The US Marine Corps’ (USMC’s) Sikorsky CH-53K King Stallion heavy-lift helicopter flew its first mission on 5 September, retrieving a downed MH-60S Knighthawk utility helicopter sitting on a high-altitude ridge near the California-Nevada border.

The two-day operation was the “first official fleet mission” for the helicopter, which is undergoing initial operational test and evaluation about 239nm (443km) south at Marine Corps Air Ground Combat Centre in Twentynine Palms, California, the USMC said on 9 September.

The US Navy (USN) MH-60S suffered a hard landing on rugged ground near Mount Hogue, California in July during a search and rescue mission for a lost hiker. The helicopter’s four crew were rescued the following day without injury.

Other nearby USN, USMC and US Army helicopters lacked sufficient lift to remove the 6,895kg (15,200lb) MH-60S without the helicopter being extensively disassembled first, says the USMC. The CH-53K can lift loads up to 12,250kg over a mission radius of 110nm.

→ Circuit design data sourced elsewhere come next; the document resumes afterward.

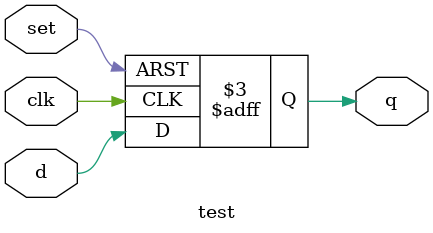
<source format=v>
module test(input d, clk, set, output reg q);
always @(posedge clk or negedge set) 
    if(!set)
	    q <= 1;
	else	
        q <= d;
endmodule	

</source>
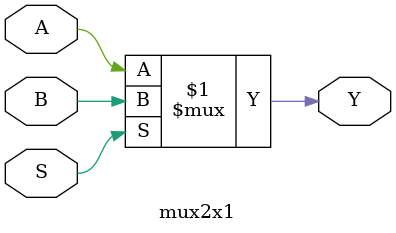
<source format=v>
module mux2x1 (
    input wire A, B, S,
    output wire Y
);

assign Y = (S) ? B : A;

endmodule

</source>
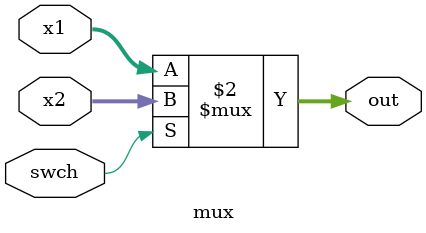
<source format=v>
module mux (input [31:0] x1,
        input [31:0] x2,
        input swch, 
        output reg [31:0] out);

    assign out = ~swch ? x1 : x2;

endmodule

</source>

The location of the downed helicopter – at an elevation of 3,657m (12,000ft) – also was challenging. The CH-53K is designed to maintain performance in high-altitude and hot environments, conditions that often degrade a helicopter’s flight capabilities. Those “high and hot” abilities are partially a response to challenging conditions faced by the USMC in the rugged mountains of Afghanistan.

The King Stallion gets its lifting capacity from three GE Aviation T408 turboshafts, rated at 7,500shp (5,520kW) each. The USMC says the high-altitude recovery mission, a 23nm airlift from Mount Hogue to Eastern Sierra regional airport in Bishop, California, was a good demonstration of the helicopter’s abilities.

“This is exactly what the K is made to do,” says Lieutenant Colonel Luke Frank, CH-53K detachment officer with Marine Operational Test and Evaluation Squadron One. “Heavy lift is a unique and invaluable mission for the Marine Corps. Horsepower is our weapon system and the CH-53K is armed to the teeth.”

The CH-53K is to replace the USMC’s ageing CH-53E Super Stallion as a transport for troops and heavy equipment, such as artillery or light-armoured vehicles, during amphibious assaults. It is intended to operate from aircraft carriers and amphibious assault ships.

The service has a 200-aircraft programme of record for the CH-53K. However, the USMC indicated in 2020 it may buy one-third fewer examples, freeing money for other priorities like anti-ship missiles.

Israel was cleared by the US Department of State in July to become the first international customer of the CH-53K, with approval given for the country to buy 18 examples of the helicopter.